To Setoodeh, Larry was the primary source of disturbance on campus. He wore makeup and “thought nothing of chasing the boys around the school in [high heels], teetering as he ran.” He was “a troubled child who flaunted his sexuality and wielded it like a weapon”. “He went to school accessorized to the max” and would “sidle up to the popular boys’ table and say in a high-pitched voice, “Mind if I sit here?””

If there were any residents of Oxnard that didn’t view Larry as a prancing mincing menace intent on wreaking havoc on all around him, Setoodeh didn’t seem to find them. He found instead an attorney with a “gay panic” defense, a litigious adoptive father who resents the gay community for caring about Larry’s murder, and several teachers who objected to his effeminate ways.
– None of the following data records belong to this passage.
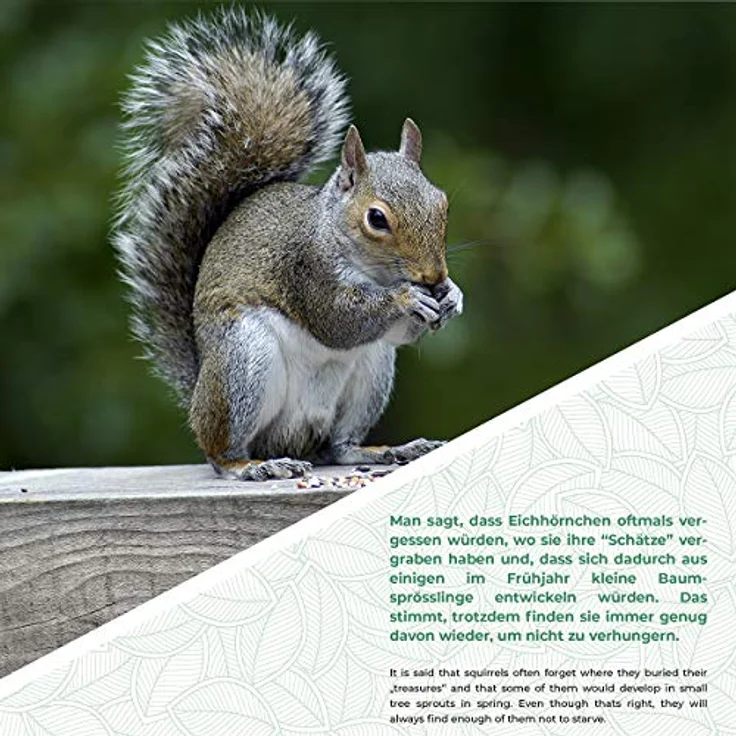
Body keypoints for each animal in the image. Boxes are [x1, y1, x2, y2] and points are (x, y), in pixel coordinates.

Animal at [113, 8, 464, 481]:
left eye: (441, 202)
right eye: (376, 218)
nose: (434, 276)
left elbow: (398, 333)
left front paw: (452, 296)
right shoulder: (305, 267)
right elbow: (337, 320)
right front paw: (407, 298)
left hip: (371, 372)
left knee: (338, 445)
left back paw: (380, 451)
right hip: (243, 362)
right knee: (220, 449)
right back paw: (249, 466)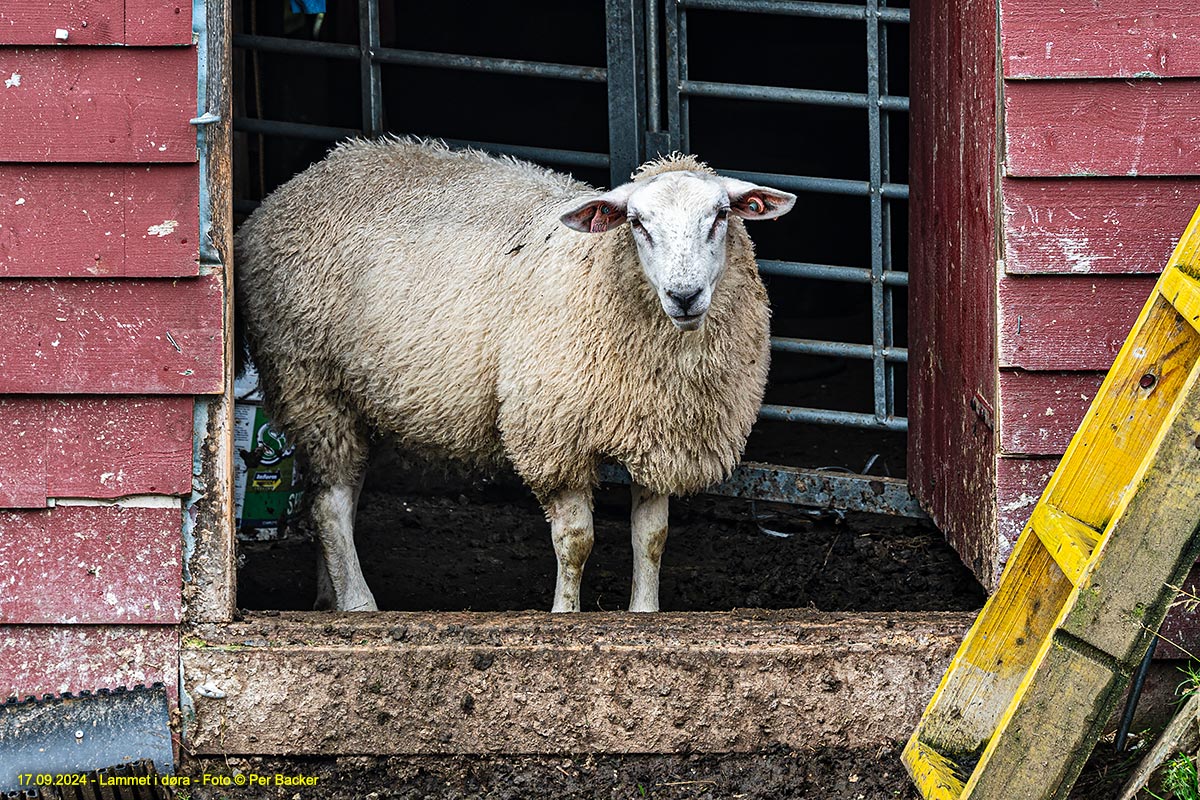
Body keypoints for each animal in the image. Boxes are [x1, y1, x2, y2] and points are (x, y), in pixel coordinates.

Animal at [234, 137, 796, 614]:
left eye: (720, 216)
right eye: (637, 223)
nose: (684, 295)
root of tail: (299, 182)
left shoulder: (659, 433)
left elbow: (651, 537)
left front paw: (644, 612)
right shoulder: (552, 434)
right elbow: (576, 541)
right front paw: (565, 614)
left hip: (348, 397)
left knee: (336, 501)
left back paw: (328, 595)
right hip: (311, 382)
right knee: (330, 506)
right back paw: (358, 604)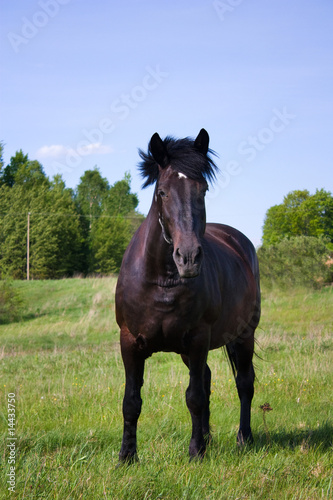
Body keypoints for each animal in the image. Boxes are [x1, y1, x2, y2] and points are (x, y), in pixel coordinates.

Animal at [115, 128, 260, 460]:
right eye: (162, 192)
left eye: (202, 190)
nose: (189, 257)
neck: (161, 281)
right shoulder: (129, 342)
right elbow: (131, 402)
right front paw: (127, 457)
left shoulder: (197, 339)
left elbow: (194, 397)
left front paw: (195, 452)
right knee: (206, 378)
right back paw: (208, 436)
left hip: (244, 334)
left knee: (244, 384)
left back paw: (243, 438)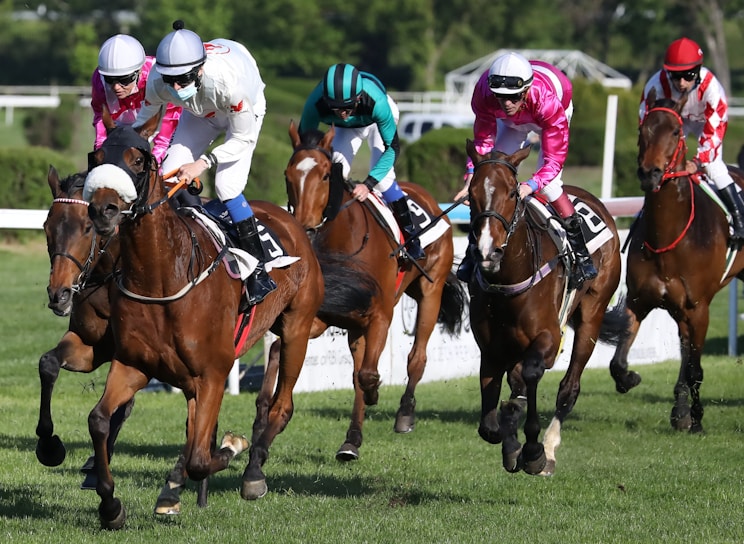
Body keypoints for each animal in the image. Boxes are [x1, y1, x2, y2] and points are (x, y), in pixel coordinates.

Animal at [37, 165, 213, 505]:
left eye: (87, 228)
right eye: (47, 227)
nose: (58, 294)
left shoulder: (137, 353)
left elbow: (124, 406)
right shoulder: (92, 345)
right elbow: (48, 363)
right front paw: (49, 446)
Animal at [83, 113, 324, 529]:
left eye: (137, 160)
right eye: (96, 157)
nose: (104, 209)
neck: (162, 275)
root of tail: (291, 219)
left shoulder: (214, 370)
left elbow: (201, 456)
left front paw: (232, 445)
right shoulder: (134, 364)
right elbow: (99, 419)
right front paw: (110, 505)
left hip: (297, 327)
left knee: (281, 406)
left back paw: (252, 473)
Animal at [283, 122, 466, 461]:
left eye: (325, 175)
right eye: (288, 175)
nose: (305, 227)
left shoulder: (381, 314)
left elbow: (369, 374)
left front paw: (376, 392)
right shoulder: (328, 313)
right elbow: (360, 373)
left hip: (430, 292)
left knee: (417, 357)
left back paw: (404, 414)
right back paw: (351, 441)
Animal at [465, 142, 627, 475]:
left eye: (512, 193)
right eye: (471, 194)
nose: (487, 252)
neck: (509, 278)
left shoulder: (549, 336)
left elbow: (531, 373)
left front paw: (533, 451)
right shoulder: (491, 347)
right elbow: (490, 424)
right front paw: (511, 443)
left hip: (592, 314)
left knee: (568, 387)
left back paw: (549, 448)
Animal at [609, 93, 744, 433]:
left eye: (675, 131)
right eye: (642, 129)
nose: (650, 173)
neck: (668, 237)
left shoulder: (699, 308)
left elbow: (696, 368)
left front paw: (697, 418)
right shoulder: (639, 300)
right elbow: (618, 362)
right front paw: (631, 378)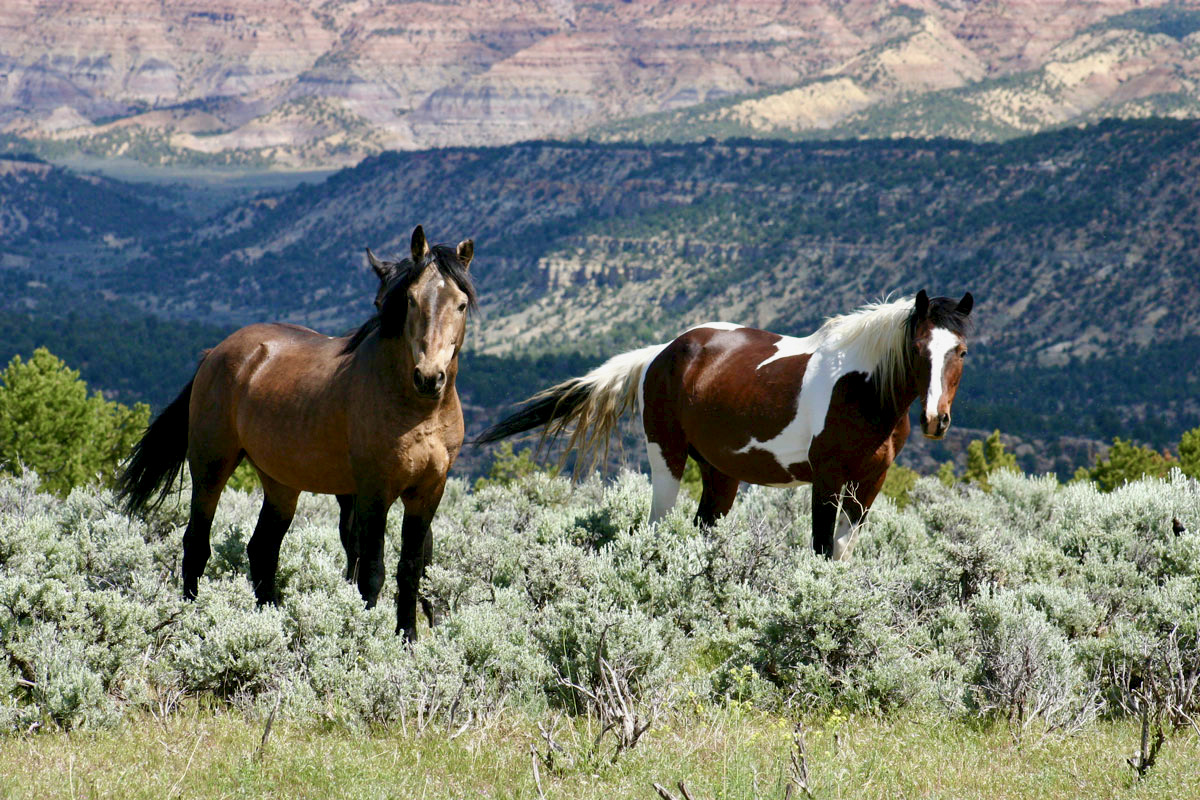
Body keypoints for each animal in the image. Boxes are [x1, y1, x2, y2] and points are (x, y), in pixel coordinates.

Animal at [115, 225, 472, 638]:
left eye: (461, 304)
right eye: (412, 300)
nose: (429, 377)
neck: (418, 412)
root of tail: (215, 353)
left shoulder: (427, 492)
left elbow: (412, 569)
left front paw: (408, 639)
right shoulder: (373, 491)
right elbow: (371, 572)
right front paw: (367, 638)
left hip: (280, 484)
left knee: (262, 550)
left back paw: (270, 621)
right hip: (210, 467)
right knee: (197, 544)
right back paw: (193, 620)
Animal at [472, 291, 969, 561]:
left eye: (961, 350)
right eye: (919, 349)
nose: (935, 421)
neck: (862, 388)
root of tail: (659, 353)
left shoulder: (869, 483)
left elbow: (842, 554)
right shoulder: (826, 480)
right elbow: (820, 549)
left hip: (720, 473)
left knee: (703, 526)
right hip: (667, 459)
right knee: (657, 524)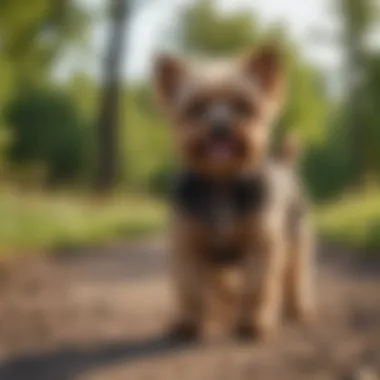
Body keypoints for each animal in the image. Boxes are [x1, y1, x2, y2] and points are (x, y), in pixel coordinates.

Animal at [153, 44, 316, 342]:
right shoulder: (188, 245)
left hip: (297, 238)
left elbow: (257, 287)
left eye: (243, 106)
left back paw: (298, 308)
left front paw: (253, 323)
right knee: (221, 284)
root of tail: (284, 163)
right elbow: (191, 288)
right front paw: (189, 323)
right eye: (196, 108)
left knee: (295, 274)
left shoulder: (262, 244)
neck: (222, 182)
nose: (219, 127)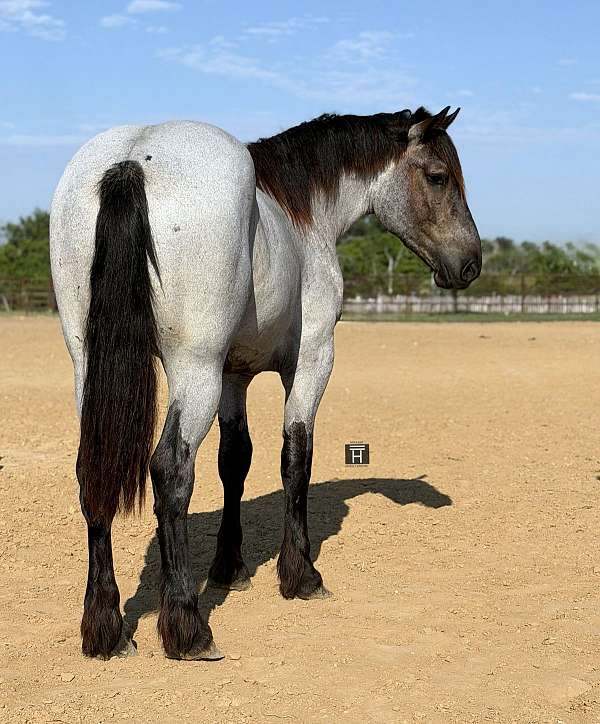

In short, there’s very little in the Newsweek article that would not seem more at home on World Net Daily or a press release from the American Family Association.

And other than the briefest of disclaimers there is little to suggest that King was not fully to blame for his own death,. After all, he “sexually harassed” McInerney. He “was pushing as hard as he could, because he liked the attention”.

In addition to Larry King, there’s one other villain in Setoodeh’s tale. No, not the boy who pulled the trigger; he was being “bullied”, you see. The other responsible party is Joy Epstein, “a lesbian vice principal with a political agenda.” In Setoodeh’s words, “Some teachers believe that she was encouraging Larry’s flamboyance, to help further an “agenda,” as some put it.”

It may be that Ramin Setoodeh was limited by the nature of the legal system. While the defense attorney has an interest in pushing a “blame the school, blame the administration, blame the victim, blame anyone but McInerney” spin, the prosecution was not willing to try the case in the papers. And with Larry King’s allegedly abusive adoptive father motivated by his lawsuit against the school, there is no one left to speak for Larry.

Setoodeh may have let inexperience and limited input sway his judgment into writing a hit piece on the victim. He is, after all, an odd choice for an in depth article about social interactions in an elementary school. His prior articles appear to consist primarily of celebrity interviews and entertainment commentary.

But though Setoodeh had not written substantive work for Newsweek before this, it is not the first time that he has shown awkwardness around the subject of homosexuality.

In December of 2005, he phrased a question to Jake Gyllenhaal that makes presumptions about Gyllenhaal’s expertise on gay issues and also wild assumptions about what “people” believe.

“Brokeback Mountain” is a breakthrough movie. Why do you think people oppose gay marriage?

Similarly, his odd questioning of Clay Aiken and whether the Kelly Ripa incident was homophobic cut short his interview with the former American Idol star. In fact, I was surprised at how frequently the term “awkward” appears when googling Mr. Setoodeh. And often when it didn’t, it should have.

I don’t know Ramin Setoodeh’s orientation or his personal tastes or biases. Nor do I know his reasons for writing an article that serves as little more than a press release for the defense on this murder case.

But whatever his motivations, it is clear to me that he was tragically under-qualified for the job and his lack of experience showed in his use of language and in his final product.